Cider Press Hill

Dammit

I am teed off today. I picked up the lad’s report card this afternoon and, as expected, his Honors Spanish grade was the pits - C. Everything else was A or B+. Going into the year’s mid-term, semester final exams, he had a B+ for Spanish class and an excellent chance of raising it to an A. He studied hard for that exam and he was ready.

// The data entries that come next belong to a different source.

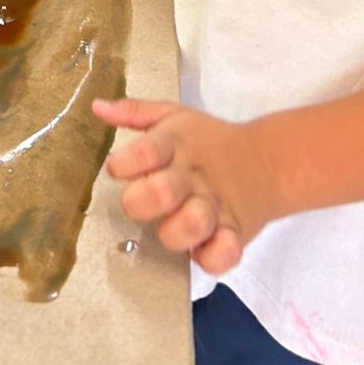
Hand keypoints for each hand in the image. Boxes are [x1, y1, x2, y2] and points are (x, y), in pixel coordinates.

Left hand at [92, 98, 278, 274]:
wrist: (267, 161)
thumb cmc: (208, 141)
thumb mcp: (173, 117)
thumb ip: (135, 112)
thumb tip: (97, 107)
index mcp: (177, 145)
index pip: (146, 150)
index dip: (125, 162)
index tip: (118, 168)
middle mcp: (195, 177)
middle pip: (162, 192)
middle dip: (141, 200)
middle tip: (139, 199)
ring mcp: (217, 207)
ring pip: (193, 224)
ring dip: (175, 229)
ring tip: (170, 224)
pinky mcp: (235, 234)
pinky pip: (224, 254)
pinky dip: (211, 257)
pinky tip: (199, 249)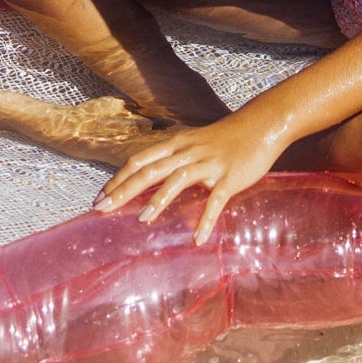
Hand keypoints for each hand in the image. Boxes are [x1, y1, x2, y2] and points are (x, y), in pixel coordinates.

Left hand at [94, 109, 283, 244]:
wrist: (261, 124)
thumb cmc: (226, 138)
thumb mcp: (194, 144)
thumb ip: (174, 160)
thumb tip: (153, 182)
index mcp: (176, 145)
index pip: (139, 161)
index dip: (118, 178)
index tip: (100, 196)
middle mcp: (188, 152)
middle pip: (150, 171)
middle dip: (124, 190)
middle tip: (103, 209)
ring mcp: (208, 164)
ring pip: (177, 180)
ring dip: (158, 200)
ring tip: (142, 220)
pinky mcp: (229, 177)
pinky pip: (215, 200)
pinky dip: (206, 219)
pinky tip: (198, 238)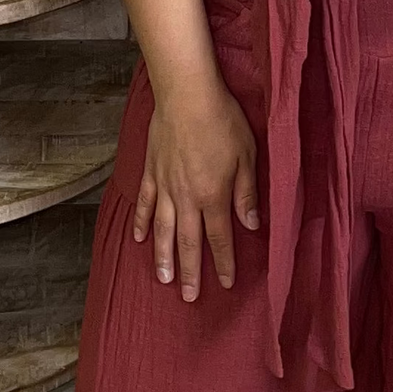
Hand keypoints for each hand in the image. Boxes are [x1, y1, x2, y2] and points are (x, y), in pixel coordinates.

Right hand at [132, 74, 260, 300]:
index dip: (224, 263)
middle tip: (188, 296)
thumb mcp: (247, 155)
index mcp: (214, 195)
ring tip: (163, 279)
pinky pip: (146, 204)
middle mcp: (187, 197)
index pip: (220, 238)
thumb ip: (247, 193)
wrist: (186, 94)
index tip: (225, 284)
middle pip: (188, 242)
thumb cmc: (222, 121)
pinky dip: (142, 224)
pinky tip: (140, 240)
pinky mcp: (151, 172)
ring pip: (163, 230)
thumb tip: (252, 225)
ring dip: (163, 257)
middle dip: (190, 272)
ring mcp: (165, 186)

When the lad came home from his Spanish exam a couple of weeks ago, he was clearly upset. They’d been given an hour and a half to complete the exam. The first half hour involved a Spanish language video that much of the rest of the exam was based on. The remaining hour was devoted to an 8 page written exam, with the first question being a fairly involved essay. He and a good majority of the class didn’t finish the exam. Not even close. The teacher’s response to complaints about the length of the exam in relation to the time allotted for its completion was that ‘life is like that’. You have to learn to work fast and meet deadlines. And you know, I had that excuse pulled on me once in college where it made a critical difference in my final GPA and it made me furious then and it makes me furious now. I’ve yet to come across a situation in real life that comes close to mimicking the completion of an overly long exam in a too limited time frame. And I have had some doozy deadlines to meet.

Consequently, the lad failed the semester final (first time ever), which didn’t come as a great surprise based on his report on the day of the exam. What did kind of surprise me is that the teacher refused to discuss the exam with him (or any of the other students) and followed her particular habit of slamming her door in their faces. I mean literally slamming her door in their faces. All she would tell them is that they’d have to wait until they received their report cards to find out what they got. She completely shut down any communication.

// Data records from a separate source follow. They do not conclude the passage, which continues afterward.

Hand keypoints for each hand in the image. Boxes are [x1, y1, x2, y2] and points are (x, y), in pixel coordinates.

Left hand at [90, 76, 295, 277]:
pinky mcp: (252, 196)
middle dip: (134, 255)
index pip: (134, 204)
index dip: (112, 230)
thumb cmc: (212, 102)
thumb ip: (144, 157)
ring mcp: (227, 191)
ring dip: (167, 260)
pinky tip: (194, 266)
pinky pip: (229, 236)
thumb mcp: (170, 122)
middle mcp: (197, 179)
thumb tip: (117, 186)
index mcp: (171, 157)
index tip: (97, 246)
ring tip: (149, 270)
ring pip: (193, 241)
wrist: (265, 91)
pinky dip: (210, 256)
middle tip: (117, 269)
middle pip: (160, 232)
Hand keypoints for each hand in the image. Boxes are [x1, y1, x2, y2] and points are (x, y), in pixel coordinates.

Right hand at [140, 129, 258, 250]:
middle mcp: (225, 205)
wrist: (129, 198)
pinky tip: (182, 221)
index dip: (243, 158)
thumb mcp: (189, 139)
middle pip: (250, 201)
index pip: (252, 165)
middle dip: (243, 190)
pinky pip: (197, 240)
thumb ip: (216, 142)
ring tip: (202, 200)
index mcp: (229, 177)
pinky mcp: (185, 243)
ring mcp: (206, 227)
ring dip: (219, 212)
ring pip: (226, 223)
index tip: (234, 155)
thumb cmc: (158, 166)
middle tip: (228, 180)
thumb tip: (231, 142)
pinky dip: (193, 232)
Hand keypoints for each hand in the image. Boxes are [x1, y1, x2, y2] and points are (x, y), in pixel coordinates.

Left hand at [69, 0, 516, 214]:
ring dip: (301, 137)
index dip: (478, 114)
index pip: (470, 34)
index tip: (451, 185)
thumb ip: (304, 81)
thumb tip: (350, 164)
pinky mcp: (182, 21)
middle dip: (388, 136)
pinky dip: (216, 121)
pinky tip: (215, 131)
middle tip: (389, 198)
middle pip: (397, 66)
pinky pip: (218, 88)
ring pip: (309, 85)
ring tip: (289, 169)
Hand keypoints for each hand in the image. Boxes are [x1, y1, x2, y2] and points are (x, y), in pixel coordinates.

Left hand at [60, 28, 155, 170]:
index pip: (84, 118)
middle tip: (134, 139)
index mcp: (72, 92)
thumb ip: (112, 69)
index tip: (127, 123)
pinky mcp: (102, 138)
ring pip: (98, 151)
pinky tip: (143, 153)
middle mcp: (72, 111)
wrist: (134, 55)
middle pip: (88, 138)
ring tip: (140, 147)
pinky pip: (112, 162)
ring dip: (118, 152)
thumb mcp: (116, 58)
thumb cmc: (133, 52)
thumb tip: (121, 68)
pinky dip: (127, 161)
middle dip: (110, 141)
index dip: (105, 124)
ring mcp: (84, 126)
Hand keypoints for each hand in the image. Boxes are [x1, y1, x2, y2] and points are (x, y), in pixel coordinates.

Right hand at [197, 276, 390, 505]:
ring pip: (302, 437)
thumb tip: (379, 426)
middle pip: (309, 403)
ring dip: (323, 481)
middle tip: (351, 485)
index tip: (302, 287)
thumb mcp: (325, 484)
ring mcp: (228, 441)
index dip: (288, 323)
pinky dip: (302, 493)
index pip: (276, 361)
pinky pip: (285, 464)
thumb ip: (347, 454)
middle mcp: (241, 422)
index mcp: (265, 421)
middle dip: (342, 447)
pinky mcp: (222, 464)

So how exactly does a teacher reconcile such a vast chasm between consistent B+ work and a failing exam? It doesn’t make a whole lot of sense on any level, given that an exam is supposed to be a measure of what a student knows. When 3/4 of a teacher’s class doesn’t finish the exam, what does it prove, exactly? Other than there might be problem with the exam.

This teacher was moved to high school from elementary school this year and this was the first high school level exam that she has written. Inexperienced teachers don’t always get the balance right between exam length and time allotted for the exam. I think this is a problem that needs to be addressed. I’ve been biting my tongue all year regarding her oppositional attitude toward the students, but I have finally been given the go-ahead from the lad to go up one side of her and down the other. He’s pretty fed up and says he doesn’t really care if she has it in for him the rest of the year. I haven’t contacted her yet, but I’m mulling it over.

I am angry with her. The lad has busted his butt pulling down good grades for the past 4 years. He has maintained honors status and has never gotten a C in his entire school career. Academics have always been important in this house and he has performed exceedingly well. And then something like this comes along which will take him out of the running for academic awards that he’s worked hard for and, frankly, deserves. If he hadn’t been performing well in the class for the past few months and hadn’t been prepared for the exam, I would be telling him “eh, you did it to yourself”. But this situation just isn’t right. It stinks to high heaven.